Word for word, retype the records below.

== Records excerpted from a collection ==

※ ※ ※

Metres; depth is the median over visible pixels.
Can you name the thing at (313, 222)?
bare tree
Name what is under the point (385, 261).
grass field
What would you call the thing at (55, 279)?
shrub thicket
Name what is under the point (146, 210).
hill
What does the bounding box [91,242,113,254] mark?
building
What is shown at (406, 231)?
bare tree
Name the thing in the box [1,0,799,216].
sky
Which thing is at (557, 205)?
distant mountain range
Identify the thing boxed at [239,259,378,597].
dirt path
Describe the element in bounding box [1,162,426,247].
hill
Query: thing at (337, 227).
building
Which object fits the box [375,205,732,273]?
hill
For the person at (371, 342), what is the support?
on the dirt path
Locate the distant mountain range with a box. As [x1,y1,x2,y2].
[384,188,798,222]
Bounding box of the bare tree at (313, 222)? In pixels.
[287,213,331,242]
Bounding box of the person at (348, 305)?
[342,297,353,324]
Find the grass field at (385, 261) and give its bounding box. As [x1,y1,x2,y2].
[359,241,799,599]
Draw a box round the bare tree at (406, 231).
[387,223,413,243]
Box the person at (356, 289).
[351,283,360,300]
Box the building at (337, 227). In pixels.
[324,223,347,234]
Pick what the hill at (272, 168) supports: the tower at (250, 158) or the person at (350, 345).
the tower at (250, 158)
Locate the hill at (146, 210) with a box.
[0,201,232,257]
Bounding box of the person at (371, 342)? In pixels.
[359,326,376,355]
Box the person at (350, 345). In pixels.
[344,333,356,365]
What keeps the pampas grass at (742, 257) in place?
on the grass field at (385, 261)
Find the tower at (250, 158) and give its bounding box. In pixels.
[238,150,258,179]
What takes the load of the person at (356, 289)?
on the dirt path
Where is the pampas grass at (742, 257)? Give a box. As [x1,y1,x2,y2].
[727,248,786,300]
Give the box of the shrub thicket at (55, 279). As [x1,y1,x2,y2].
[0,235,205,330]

※ ※ ※

== TASK RESPONSE ==
Metres; depth is the median over visible pixels.
Can you name the thing at (313, 222)?
bare tree
Name what is under the point (385, 261).
grass field
What would you call the thing at (55, 279)?
shrub thicket
Name what is under the point (146, 210).
hill
What does the bounding box [91,242,113,254] mark?
building
What is shown at (406, 231)?
bare tree
Name the thing in the box [1,0,799,216].
sky
Which thing is at (557, 205)?
distant mountain range
Identify the thing boxed at [239,259,378,597].
dirt path
Describe the element in bounding box [1,162,426,247].
hill
Query: thing at (337, 227).
building
Which object fits the box [375,205,732,273]?
hill
For the person at (371, 342), what is the support?
on the dirt path
Locate the distant mountain range with a box. As [x1,y1,x2,y2].
[384,188,798,222]
Bounding box of the bare tree at (313, 222)? In pixels.
[287,213,331,242]
Bounding box of the person at (348, 305)?
[342,297,353,324]
Find the grass field at (385, 261) and give its bounding box. As [x1,y1,x2,y2].
[359,241,799,599]
Draw a box round the bare tree at (406, 231).
[387,223,413,243]
Box the person at (356, 289).
[351,283,360,300]
Box the building at (337, 227). In pixels.
[324,223,347,234]
Pick what the hill at (272, 168) supports: the tower at (250, 158) or the person at (350, 345).
the tower at (250, 158)
Locate the hill at (146, 210) with a box.
[0,201,232,257]
Bounding box of the person at (371, 342)? In pixels.
[359,326,376,355]
Box the person at (350, 345). In pixels.
[344,333,356,365]
What keeps the pampas grass at (742, 257) in place?
on the grass field at (385, 261)
Find the tower at (250, 158) and give its bounding box. In pixels.
[238,150,258,179]
What takes the load of the person at (356, 289)?
on the dirt path
Where is the pampas grass at (742, 257)? Give a box. As [x1,y1,x2,y2].
[727,248,786,300]
Give the box of the shrub thicket at (55, 279). As [x1,y1,x2,y2].
[0,235,205,330]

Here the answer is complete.